To enhance safety during the drug ordering process, Vinay Vaidya, M.D., CMIO, Kelly Basfield, director of clinical applications, and the clinical applications team at Phoenix Children's Hospital undertook a detailed and targeted project to build a robust pediatric dose range checking solution within their electronic health record (EHR). Because of the strategy, goals, breadth, and impact of the “Strive for Zero Prescription Errors” initiative, it has been recognized as the second-place winner of the IT Innovation Advocate Award, jointly sponsored by Healthcare Informatics and the Association of Medical Directors of Information Systems (AMDIS) and awarded at the HCI Executive Summit in May.
Because there wasn't a plug and play solution that could be easily incorporated into the Phoenix Children's EHR (their vendor is the Chicago-based Allscripts), the hospital's clinical applications team built its own solution.
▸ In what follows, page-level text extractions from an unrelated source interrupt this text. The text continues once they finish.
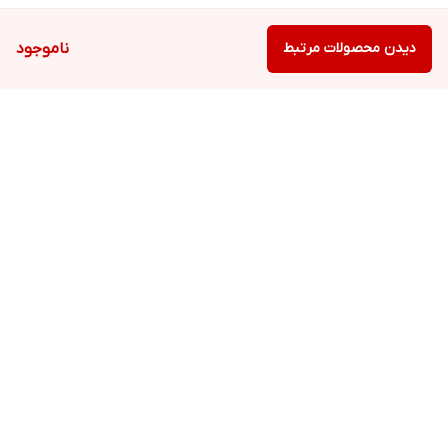
دیدن محصولات مرتبط
ناموجود
برگشت به بالا
ارسال ویژه
پشتیبانی ۲۴ ساعته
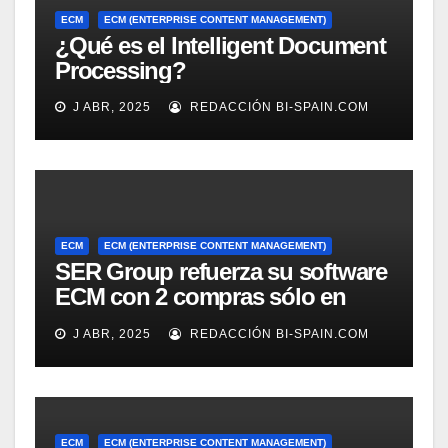
ECM
ECM (ENTERPRISE CONTENT MANAGEMENT)
¿Qué es el Intelligent Document
Processing?
J ABR, 2025
REDACCIÓN BI-SPAIN.COM
ECM
ECM (ENTERPRISE CONTENT MANAGEMENT)
SER Group refuerza su software
ECM con 2 compras sólo en
marzo
J ABR, 2025
REDACCIÓN BI-SPAIN.COM
ECM
ECM (ENTERPRISE CONTENT MANAGEMENT)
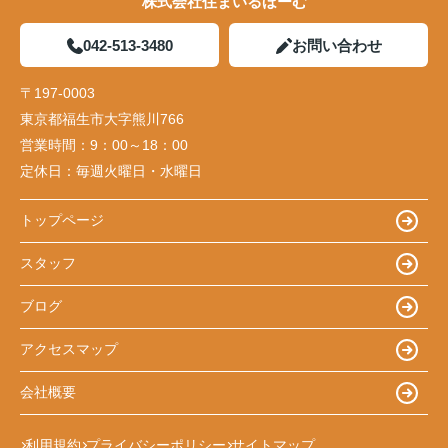
株式会社住まいるほーむ
042-513-3480
お問い合わせ
〒197-0003
東京都福生市大字熊川766
営業時間：
9：00～18：00
定休日：
毎週火曜日・水曜日
トップページ
スタッフ
ブログ
アクセスマップ
会社概要
利用規約
プライバシーポリシー
サイトマップ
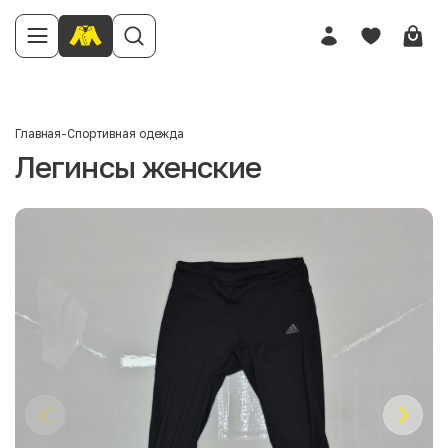
Главная
-
Спортивная одежда
Легинсы женские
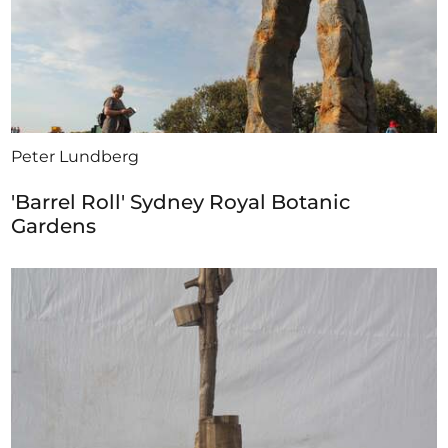
Peter Lundberg
'Barrel Roll' Sydney Royal Botanic
Gardens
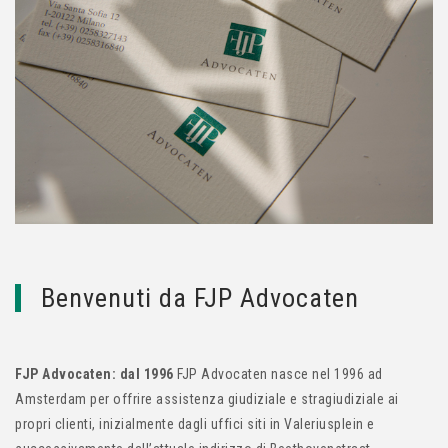
Benvenuti da FJP Advocaten
FJP Advocaten: dal 1996
FJP Advocaten nasce nel 1996 ad
Amsterdam per offrire assistenza giudiziale e stragiudiziale ai
propri clienti, inizialmente dagli uffici siti in Valeriusplein e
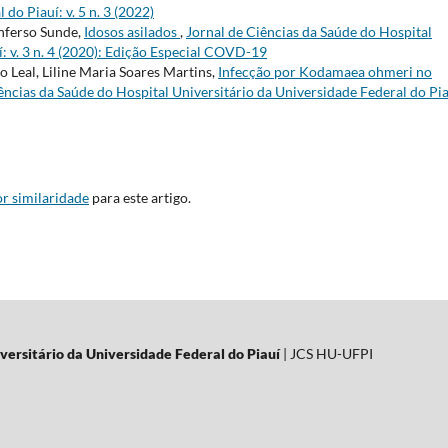
do Piauí: v. 5 n. 3 (2022)
nferso Sunde,
Idosos asilados
,
Jornal de Ciências da Saúde do Hospital
: v. 3 n. 4 (2020): Edição Especial COVD-19
o Leal, Liline Maria Soares Martins,
Infecção por Kodamaea ohmeri no
ências da Saúde do Hospital Universitário da Universidade Federal do Pia
r similaridade
para este artigo.
versitário da Universidade Federal do Piauí
| JCS HU-UFPI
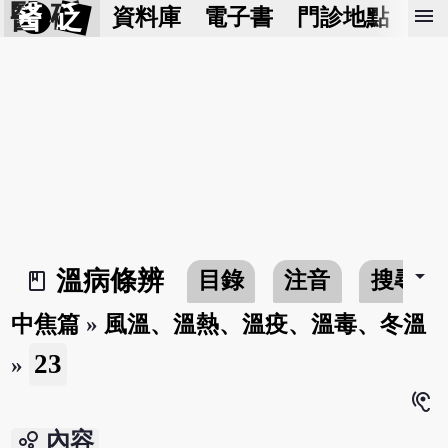
醫 砭
menu
資料庫
電子書
門診地點
預
arrow_drop_down
溫病條辨
目錄
注音
搜尋
book_2
中焦篇
»
風溫、溫熱、溫疫、溫毒、冬溫
23
»
hearing
bubble_chart
內容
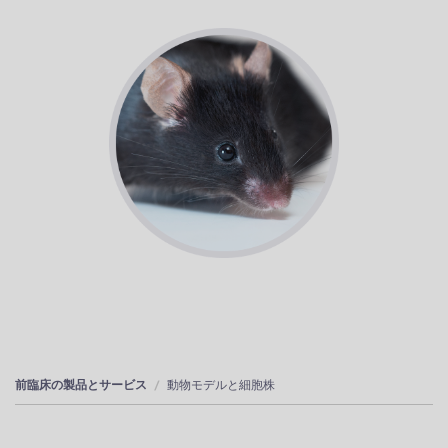
前臨床の製品とサービス
動物モデルと細胞株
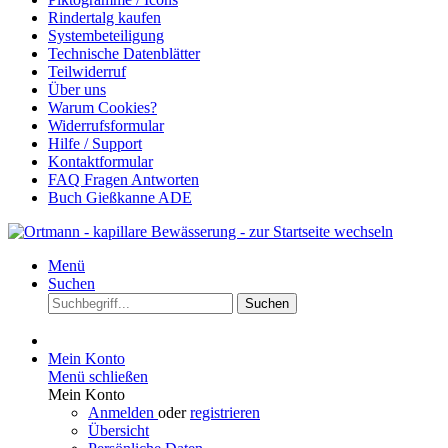
Rindertalg kaufen
Systembeteiligung
Technische Datenblätter
Teilwiderruf
Über uns
Warum Cookies?
Widerrufsformular
Hilfe / Support
Kontaktformular
FAQ Fragen Antworten
Buch Gießkanne ADE
Menü
Suchen
Suchen
Mein Konto
Menü schließen
Mein Konto
Anmelden
oder
registrieren
Übersicht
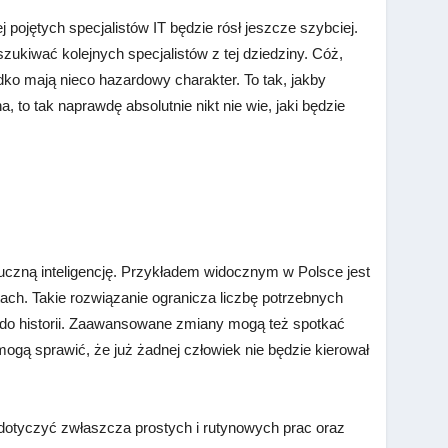
 pojętych specjalistów IT będzie rósł jeszcze szybciej.
zukiwać kolejnych specjalistów z tej dziedziny. Cóż,
dko mają nieco hazardowy charakter. To tak, jakby
, to tak naprawdę absolutnie nikt nie wie, jaki będzie
tuczną inteligencję. Przykładem widocznym w Polsce jest
h. Takie rozwiązanie ogranicza liczbę potrzebnych
 do historii. Zaawansowane zmiany mogą też spotkać
gą sprawić, że już żadnej człowiek nie będzie kierował
 dotyczyć zwłaszcza prostych i rutynowych prac oraz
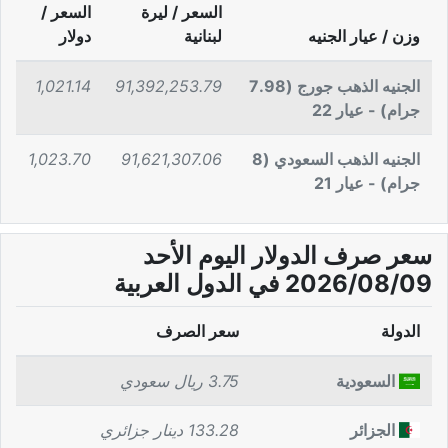
السعر / ليرة
السعر /
وزن / عيار الجنيه
لبنانية
دولار
الجنيه الذهب جورج (7.98
91,392,253.79
1,021.14
جرام) - عيار 22
الجنيه الذهب السعودي (8
91,621,307.06
1,023.70
جرام) - عيار 21
سعر صرف الدولار اليوم الأحد
2026/08/09 في الدول العربية
الدولة
سعر الصرف
السعودية
3.75 ريال سعودي
الجزائر
133.28 دينار جزائري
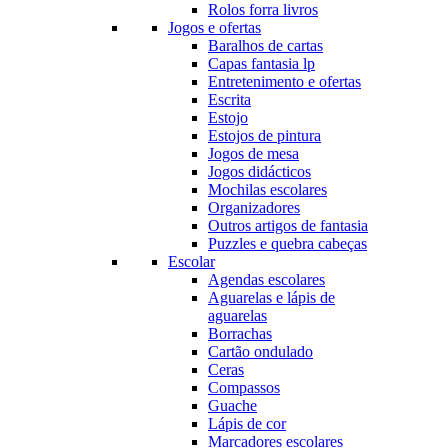
Rolos forra livros
Jogos e ofertas
Baralhos de cartas
Capas fantasia lp
Entretenimento e ofertas
Escrita
Estojo
Estojos de pintura
Jogos de mesa
Jogos didácticos
Mochilas escolares
Organizadores
Outros artigos de fantasia
Puzzles e quebra cabeças
Escolar
Agendas escolares
Aguarelas e lápis de
aguarelas
Borrachas
Cartão ondulado
Ceras
Compassos
Guache
Lápis de cor
Marcadores escolares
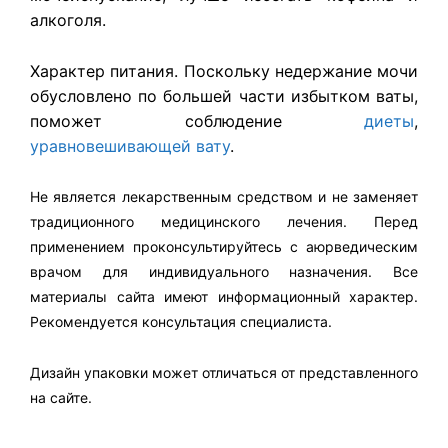
алкоголя.
Характер питания. Поскольку недержание мочи
обусловлено по большей части избытком ваты,
поможет соблюдение
диеты
,
уравновешивающей вату
.
Не является лекарственным средством и не заменяет
традиционного медицинского лечения. Перед
применением проконсультируйтесь с аюрведическим
врачом для индивидуального назначения. Все
материалы сайта имеют информационный характер.
Рекомендуется консультация специалиста.
Дизайн упаковки может отличаться от представленного
на сайте.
In pediatrics, patients can weigh as little 10 ounces or as much as 200 pounds for adolescents; consequently, dosing can run the gamut. “Safety was the overriding factor for us,” Basfield says. “The variability of children's weights increases the likelihood that mistakes can be made, and the smaller the weight, you don't have much room for error.”
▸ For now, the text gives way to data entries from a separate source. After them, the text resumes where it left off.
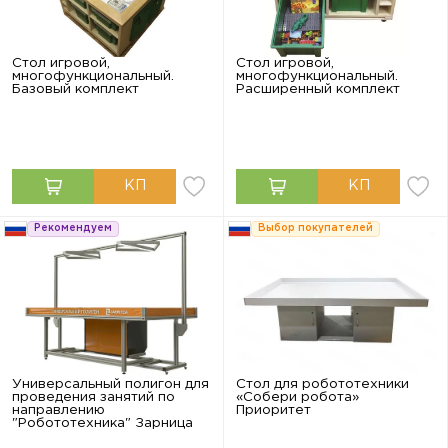
Стол игровой,
Стол игровой,
многофункциональный.
многофункциональный.
Базовый комплект
Расширенный комплект
Рекомендуем
Выбор покупателей
Универсальный полигон для
Стол для робототехники
проведения занятий по
«Собери робота»
направлению
Приоритет
"Робототехника" Зарница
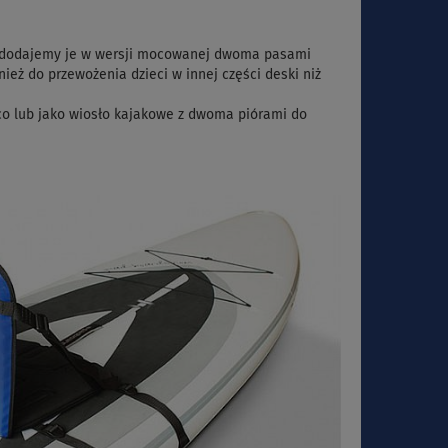
ęc dodajemy je w wersji mocowanej dwoma pasami
ież do przewożenia dzieci w innej części deski niż
co lub jako wiosło kajakowe z dwoma piórami do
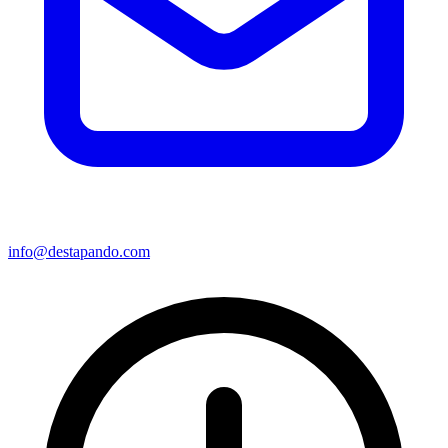
info@destapando.com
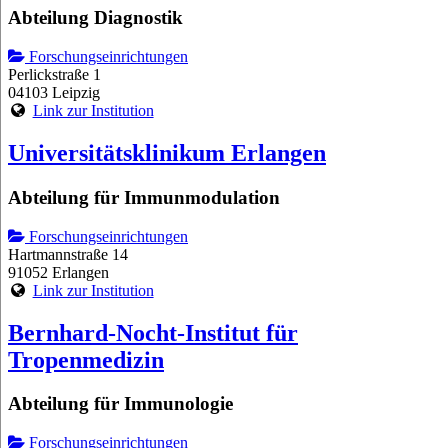
Abteilung Diagnostik
Forschungseinrichtungen
Perlickstraße 1
04103 Leipzig
Link zur Institution
Universitätsklinikum Erlangen
Abteilung für Immunmodulation
Forschungseinrichtungen
Hartmannstraße 14
91052 Erlangen
Link zur Institution
Bernhard-Nocht-Institut für
Tropenmedizin
Abteilung für Immunologie
Forschungseinrichtungen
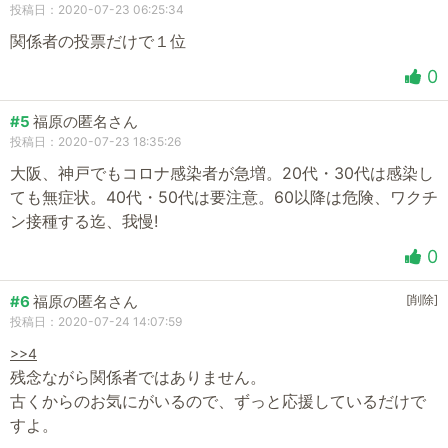
投稿日：2020-07-23 06:25:34
関係者の投票だけで１位
0
#5
福原の匿名さん
投稿日：2020-07-23 18:35:26
大阪、神戸でもコロナ感染者が急増。20代・30代は感染し
ても無症状。40代・50代は要注意。60以降は危険、ワクチ
ン接種する迄、我慢!
0
#6
福原の匿名さん
[削除]
投稿日：2020-07-24 14:07:59
>>4
残念ながら関係者ではありません。
古くからのお気にがいるので、ずっと応援しているだけで
すよ。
Phoenix Children's went live on its EHR in 2002, and gradually rolled out computerized physician order entry (CPOE) hospital-wide in 2009. With about 1,100 drugs in its formulary, Vaidya says that less than 10 percent of the drugs had dose range checking built into them. For the project's phase one of implementation that began in October 2010, the team analyzed the frequency of drugs ordered since 2002, which yielded close to 750,000 orders. The next step was targeting the 100 most ordered drugs, as well as the most high-risk drugs. Basfield notes that this pre-analysis of ordering habits, rather than taking a different formulary approach (i.e., alphabetically), really enhanced the breadth of coverage in phase one.
NO-‘NUISANCE’ DRUG ALERTS
To create drug alerts within the CPOE system, Vaidya separated the configuration from the programming logic by creating a separate reference table. “That was the critical defining moment,” Vaidya says. “We completely took [out] drug-by-drug configuration, and for our 1,100 drugs there is one single custom code that looks up all the drugs.” Vaidya says his team created a custom code that would identify the drug that was ordered and evaluate the order to see if it fell within the dosing ranges in the reference table. If the order did not fit within the ranges, the system would fire a soft stop alert; or if the dose was so high, it would initiate a hard stop.
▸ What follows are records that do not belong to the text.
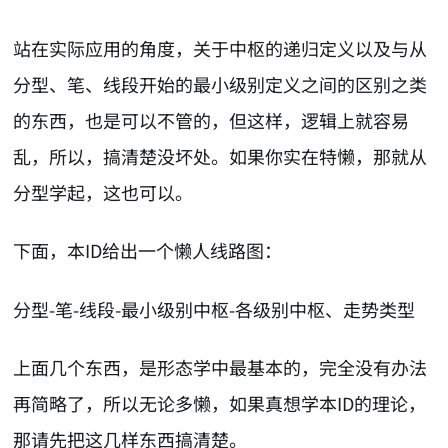
站在实际应用的角度，关于中枢的递归定义以及与从
分型、笔、线段开始的最小级别定义之间的区别之类
的东西，也是可以不管的，但这样，逻辑上就容易
乱，所以，搞清楚没坏处。如果你实在特懒，那就从
分型学起，这也可以。
下面，本ID给出一个懒人线路图：
分型-笔-线段-最小级别中枢-各级别中枢、走势类型
上面几个东西，是形态学中最基本的，完全没有办法
再简略了，所以无论多懒，如果真想学本ID的理论，
那请先把这几样东西搞清楚。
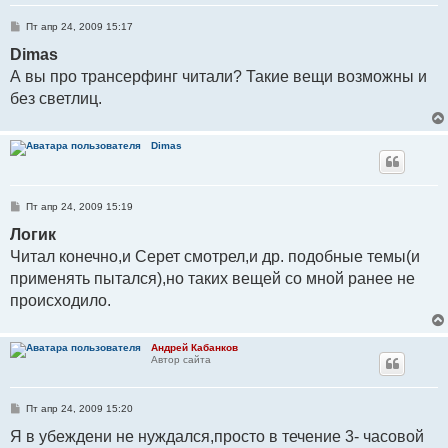
С
Пт апр 24, 2009 15:17
о
о
Dimas
б
А вы про трансерфинг читали? Такие вещи возможны и
щ
е
без светлиц.
н
и
е
Dimas
С
Пт апр 24, 2009 15:19
о
о
Логик
б
Читал конечно,и Серет смотрел,и др. подобные темы(и
щ
е
применять пытался),но таких вещей со мной ранее не
н
и
происходило.
е
Андрей Кабанков
Автор сайта
С
Пт апр 24, 2009 15:20
о
о
Я в убеждени не нуждался,просто в течение 3- часовой
б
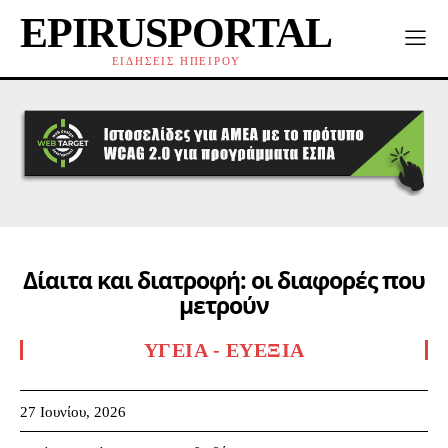
EPIRUSPORTAL
ΕΙΔΗΣΕΙΣ ΗΠΕΙΡΟΥ
Δίαιτα και διατροφή: οι διαφορές που
μετρούν
ΥΓΕΊΑ - ΕΥΕΞΊΑ
27 Ιουνίου, 2026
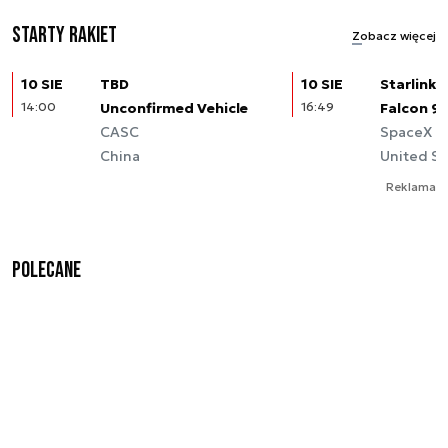
Starty rakiet
Zobacz więcej
10 SIE
TBD
10 SIE
Starlink (
14:00
Unconfirmed Vehicle
16:49
Falcon 9
CASC
SpaceX
China
United St
Reklama
Polecane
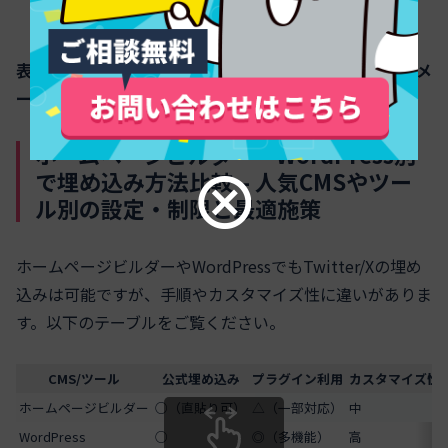
ブラウザ設定の見直しが必要です
表示順の問題やデザイン調整は、カスタマイズ用のパラメ
ータやCSS追加で改善できます。
ホームページビルダー・WordPress別
で埋め込み方法比較 – 人気CMSやツー
ル別の設定・制限と最適施策
ホームページビルダーやWordPressでもTwitter/Xの埋め
込みは可能ですが、手順やカスタマイズ性に違いがありま
す。以下のテーブルをご覧ください。
CMS/ツール
公式埋め込み
プラグイン利用
カスタマイズ性
ホームページビルダー
○（直貼り可）
△（一部対応）
中
WordPress
○
◎（多機能）
高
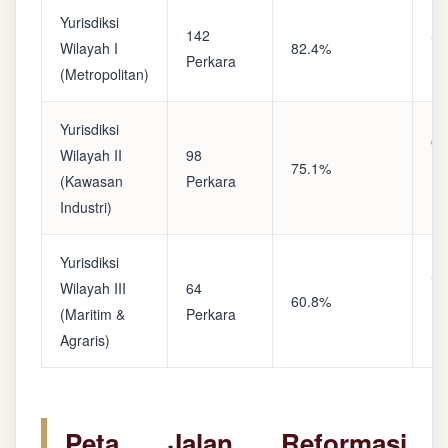
Yurisdiksi
142
Sa
Wilayah I
82.4%
Perkara
(A
(Metropolitan)
Yurisdiksi
Op
Wilayah II
98
75.1%
(S
(Kawasan
Perkara
Ke
Industri)
Yurisdiksi
Se
Wilayah III
64
60.8%
(P
(Maritim &
Perkara
Ba
Agraris)
Peta Jalan Reformasi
WHEN YOU'RE ABOUT TO ALERT A PHYSICIAN IN REAL-TIME, YOU NEED TO BE VERY CAREFUL ABOUT AT WHAT LEVEL YOU ALERT THEM. -KELLY BASFIELD
Vaidya also realized that the alerting configuration had to be sensitive and strike the right balance, so that alerts wouldn't be seen as nuisances. “When you're about to alert a physician in real-time, you need to be very careful about at what level you alert them,” Basfield says. “Part of what Dr. Vaidya came up with was an alarmingly high dose strategy that allowed us to figure out at what point do we want to alert a physician, which is very different than alerts at the normal dosing range.” Vaidya notes that since his team had access to dosing patterns, it could set appropriate limits to correspond with these patterns.
“You often hear in discussions and literature that hard stops are not good; find a workaround,” says Vaidya. “Death and taxes are the only two hard stops in CPOE. We challenged that notion. We feel that if misused, hard stops can bring a system down, but if used judiciously with multidisciplinary buy-in, with data to support, they can be extremely powerful.”
The clinical team devised a two-tiered system of alerts to target the physician at the point of order entry. If the physician orders a drug that exceeds a soft stop limit, a hard stop alert is provided with instructions on how to resolve the problem, along with normal dose ranges for reference. In more than 50 percent of the cases at Phoenix Children's, alerts have resulted in the physician either cancelling or correcting the order. If the physician wants to proceed, a reason must be provided. That reason is then sent to the pharmacy system through the interface so that the pharmacist doing the clinical verification can understand the physician's intent.